I began asking different women of different ages what they thought of the poem and whether they liked the poem or not, each of them was significantly moved by it. Some were negatively moved and overwhelmed, thinking of it as a ridiculous and unrealistic to-do list and others were positively moved, using the woman of this poem as a role model of the wife they want to be.
The characteristic that stands out in this woman is confidence. She has confidence in herself, her family, and the things she does even when the people around her may fall short. As verse 29 puts it “Many women do noble things, but you surpass them all.”
One of the odd things I heard from younger friends I asked was this perspective that this woman from the poem is a far off goal that becomes practical when it’s time to get married. I can understand that. After all, why learn to cook, when you’re not the one who cooks in the house right now? Or for the college kids, why learn to cook if you don’t even have a stove? Why waste time being trying to be someone who does all these things if you don’t have anyone to do these things for?
Another perspective I heard blew those views out of the water. A friend of mine told me that the Proverbs 31 woman does not become all these things when she gets married and simply because she is married. She becomes all these things so she can get married.
Boom.
The woman who “brings food from afar” can be the woman who knows how to shop for groceries. The woman who sells and buys vineyards can be the woman who knows business and can handle her finances. The woman who makes her own clothes from wool and flax can be the woman who can put a hem in her jeans. (I admit I did not know what a hem was before working on this, which is why I probably need a Proverbs 31 woman.)
I noticed this poem begins with something not as oppressive as I originally thought. It begins by asking who can find a women like this, and stating that she is worth far more than rubies. Before it goes into all the things she is and does, it says that her husband has full confidence in her and lacks nothing of value. Only then does it go into the things she does. The next verse says she brings him good, not harm, all the days of her life. I find it interesting that the writer of the poem doesn’t go into any of the characteristics of this woman without first stating that her husband has full confidence in her. The man is actually the only one given a command in the whole poem. The woman is praised for doing all the things she is already doing. Then in the last verse it reads “Honor her for all that her hands have done, and let her works bring her praise at the city gate.”
Maybe marriage isn’t about the woman providing every need while the man orders her around quoting the “women should submit” verse. Maybe this woman isn’t the fundamentalist June Cleaver some of you may have imagined during first read.

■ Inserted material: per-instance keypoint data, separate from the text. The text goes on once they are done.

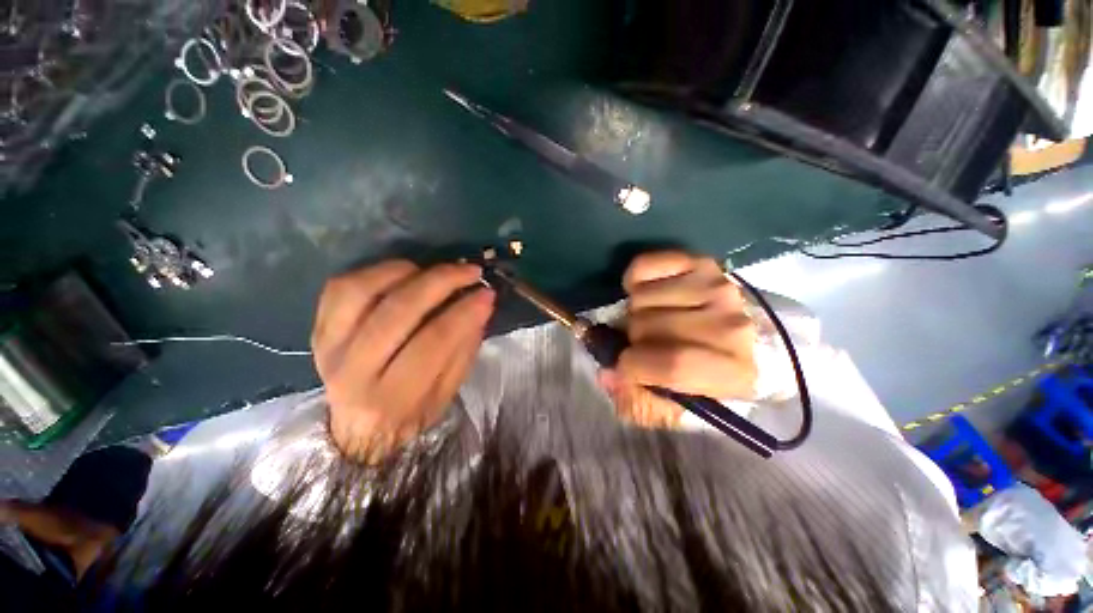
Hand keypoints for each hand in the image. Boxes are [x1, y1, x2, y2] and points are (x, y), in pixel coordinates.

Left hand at [312, 261, 494, 461]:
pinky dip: (376, 271)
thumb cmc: (412, 413)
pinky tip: (404, 273)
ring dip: (407, 272)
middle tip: (470, 271)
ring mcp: (330, 346)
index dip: (464, 312)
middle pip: (398, 311)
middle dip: (441, 282)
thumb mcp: (449, 391)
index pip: (433, 342)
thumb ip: (465, 346)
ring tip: (435, 271)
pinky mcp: (319, 329)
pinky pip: (341, 287)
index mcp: (392, 397)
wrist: (359, 430)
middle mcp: (353, 370)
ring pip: (362, 291)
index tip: (487, 292)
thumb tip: (481, 300)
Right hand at [600, 251, 757, 427]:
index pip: (673, 364)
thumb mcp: (677, 407)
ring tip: (652, 319)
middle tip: (644, 343)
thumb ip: (639, 402)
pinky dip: (634, 281)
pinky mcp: (700, 263)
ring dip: (635, 312)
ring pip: (641, 298)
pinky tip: (649, 294)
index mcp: (733, 372)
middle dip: (634, 339)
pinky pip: (643, 266)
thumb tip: (608, 374)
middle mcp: (730, 325)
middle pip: (648, 327)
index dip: (634, 366)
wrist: (740, 336)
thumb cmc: (705, 376)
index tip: (622, 367)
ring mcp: (715, 287)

In Orthodox Jewish culture the men are actually the ones who memorize the Proverbs 31 poem. And every week at the Shabbat table the man sings the poem to his wife. He praises her for all that she does for the family. Proverbs 31 is not a to-do list or set of commandments for women to follow. It is a poem of praise to the woman doing all she can to provide in her own way. And she doesn’t do these things for the sake of competition with other women or for the glory. She does it out of the kindness of her heart.
So all I want is for women to stop feeling oppressed by ridiculous expectations and know many of you can fulfill Proverbs 31 without it stuck to your fridge in list form.
And for the men,
“Honor her for all that her hands have done, and let her works bring her praise at the city gate.”